### [WORK REQUEST]
Retype the stretch from the line containing "Could you annotate" through the line containing "0.286275, 0.053570, 0.632303]]", both lines included, without the pictures.

### [DATA]
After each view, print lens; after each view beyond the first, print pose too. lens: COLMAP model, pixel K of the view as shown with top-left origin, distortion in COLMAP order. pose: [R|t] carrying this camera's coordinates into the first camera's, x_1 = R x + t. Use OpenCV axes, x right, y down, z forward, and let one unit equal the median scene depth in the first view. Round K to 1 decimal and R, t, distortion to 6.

* * *

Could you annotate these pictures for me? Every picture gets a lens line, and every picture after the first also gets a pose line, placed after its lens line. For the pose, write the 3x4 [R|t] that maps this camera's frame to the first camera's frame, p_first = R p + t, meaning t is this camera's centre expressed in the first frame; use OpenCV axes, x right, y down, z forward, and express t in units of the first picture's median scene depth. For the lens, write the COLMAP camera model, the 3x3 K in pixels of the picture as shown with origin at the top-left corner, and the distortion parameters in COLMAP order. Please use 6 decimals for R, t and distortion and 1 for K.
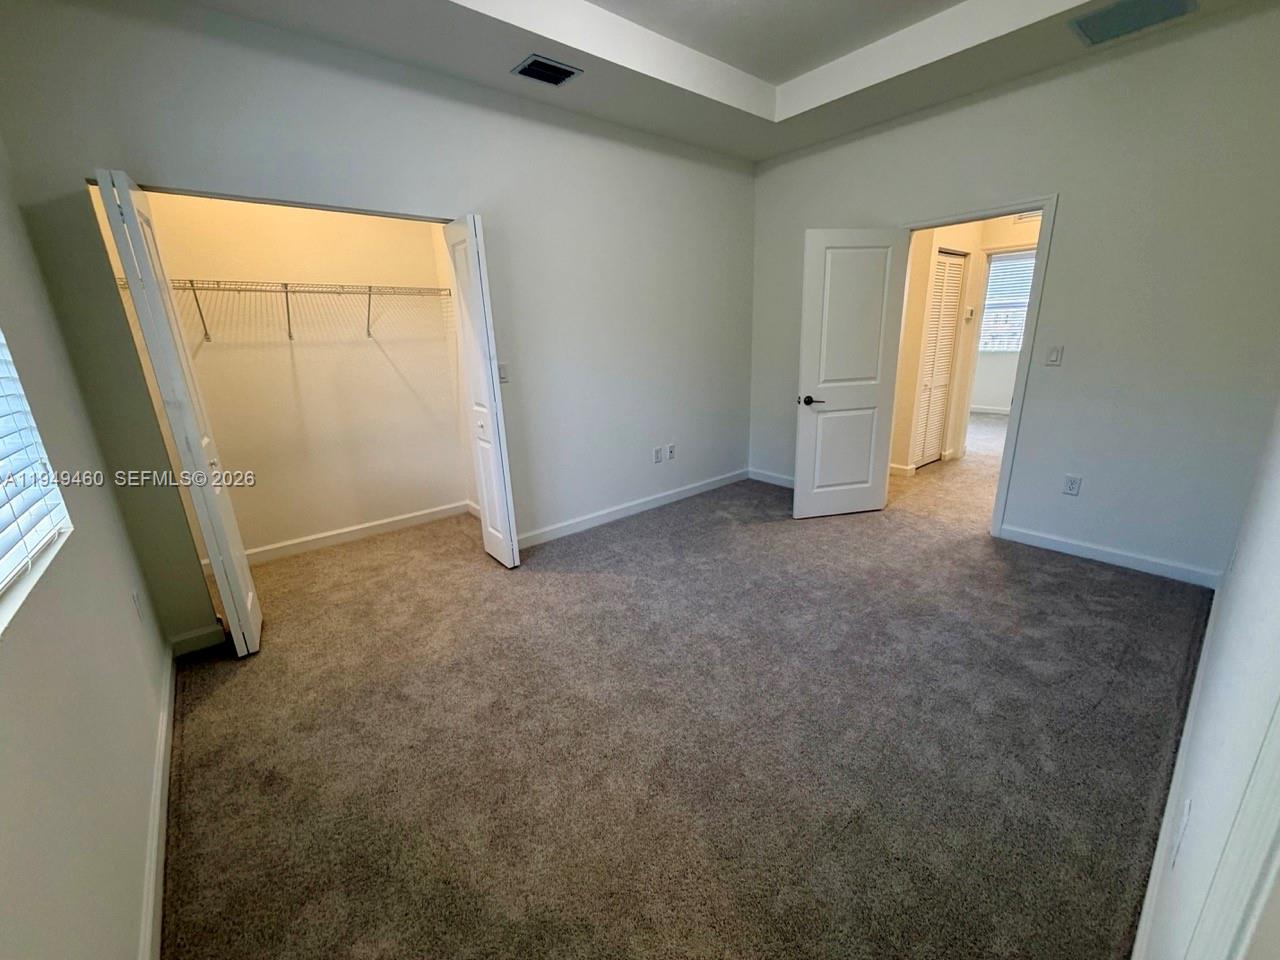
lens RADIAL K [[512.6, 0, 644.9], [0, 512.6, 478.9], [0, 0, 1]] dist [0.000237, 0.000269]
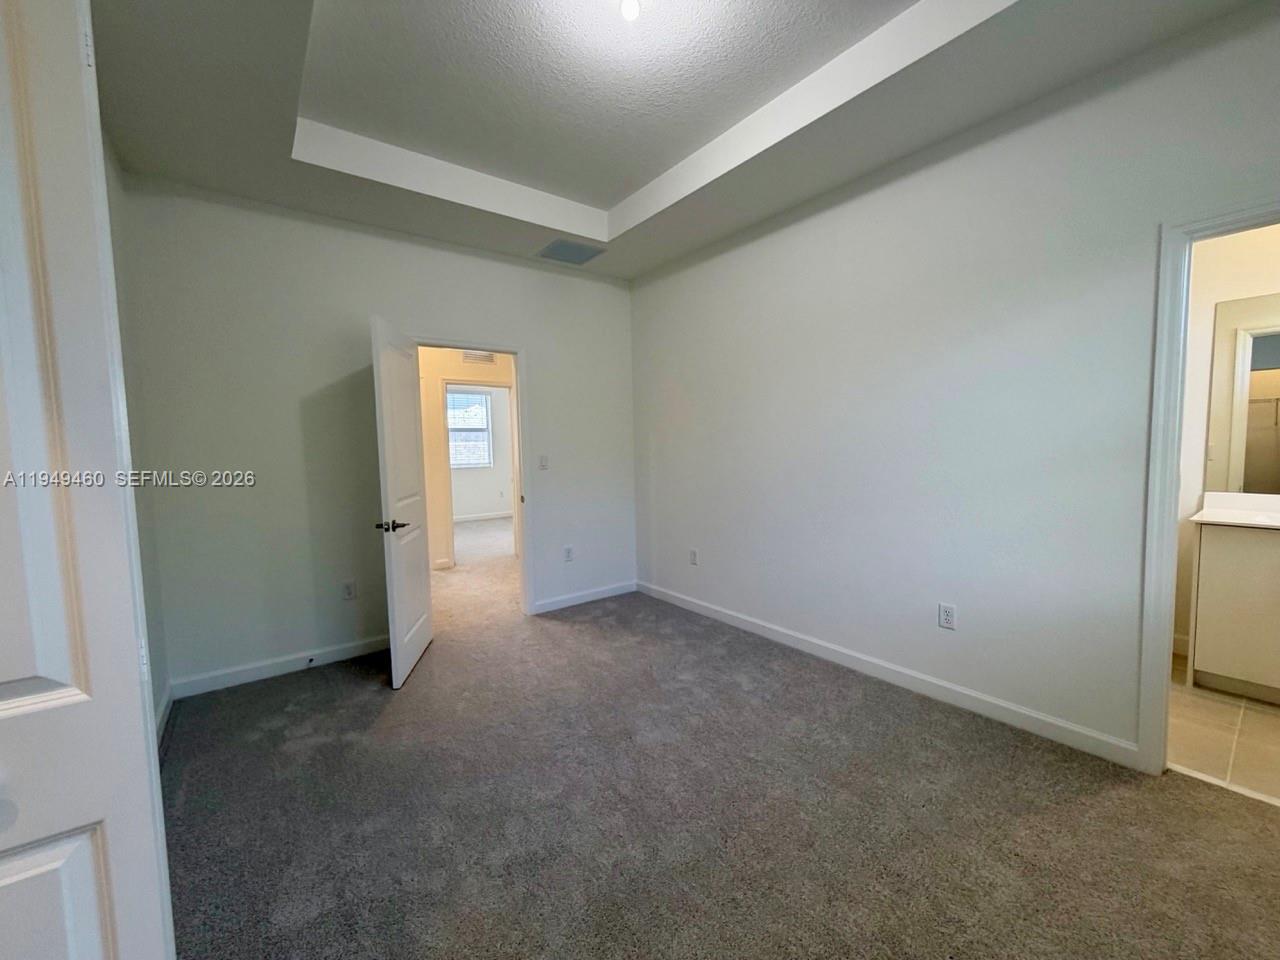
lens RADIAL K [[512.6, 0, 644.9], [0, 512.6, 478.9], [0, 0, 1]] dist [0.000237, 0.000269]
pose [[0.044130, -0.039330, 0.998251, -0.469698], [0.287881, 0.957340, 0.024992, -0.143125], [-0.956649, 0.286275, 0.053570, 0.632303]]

### [REPLY]
Could you annotate these pictures for me? Every picture gets a lens line, and every picture after the first also gets a pose line, placed after its lens line. For the pose, write the 3x4 [R|t] that maps this camera's frame to the first camera's frame, p_first = R p + t, meaning t is this camera's centre expressed in the first frame; use OpenCV axes, x right, y down, z forward, and express t in units of the first picture's median scene depth. For the lens, write the COLMAP camera model, the 3x3 K in pixels of the picture as shown with origin at the top-left corner, and the distortion parameters in COLMAP order. Please use 6 decimals for R, t and distortion and 1 for K.
lens RADIAL K [[512.6, 0, 644.9], [0, 512.6, 478.9], [0, 0, 1]] dist [0.000237, 0.000269]
lens RADIAL K [[512.6, 0, 644.9], [0, 512.6, 478.9], [0, 0, 1]] dist [0.000237, 0.000269]
pose [[0.044130, -0.039330, 0.998251, -0.469698], [0.287881, 0.957340, 0.024992, -0.143125], [-0.956649, 0.286275, 0.053570, 0.632303]]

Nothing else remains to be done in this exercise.